At the 2019 New Zealand Rowing Championships on Lake Ruataniwha, Twigg regained the national championship in single scull, with Osborne coming eighth. Osborne took out a national title in the quad scull (alongside Twigg, Brooke Donoghue, and Samantha Voss) and the double scull (alongside Donoghue). Osborne initially became a reserve rower for the national team for the 2019 international season. At the 2019 World Rowing Cup II in Poznań, she was called up for the women's four and the team came third in the B-final. In the 2019 World Rowing Championships in Ottensheim, she was called up for a newly formed quad scull and the team gained fifth place in its second event this team was racing in. This fifth place gained New Zealand a quota spot in quad scull for the 2020 Tokyo Olympics. Due to the COVID-19 pandemic, there was no international rowing during 2020.

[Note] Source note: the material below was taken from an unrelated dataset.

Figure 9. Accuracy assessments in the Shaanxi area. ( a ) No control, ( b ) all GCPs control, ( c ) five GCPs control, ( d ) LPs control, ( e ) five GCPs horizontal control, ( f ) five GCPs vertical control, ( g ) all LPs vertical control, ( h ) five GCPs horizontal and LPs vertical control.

At the New Zealand Rowing announcement of the female elite team in February 2021, Osborne was part of the quad scull. When the crew selections for Tokyo were made in June 2021, it came as a surprise that Osborne had displaced Olivia Loe, joining Donoghue in the double scull. The Donoghue/Loe duo had been twice world champions in this discipline – 2017 and 2019. Loe was instead selected to the quad scull. Stuffs rowing commentator Ian Anderson considered the women's double scull "to be among NZ's leading medal contenders in Tokyo". Osborne and Donoghue won their heat, placed second in the semi-final and took the silver medal in the Olympic final behind Romania.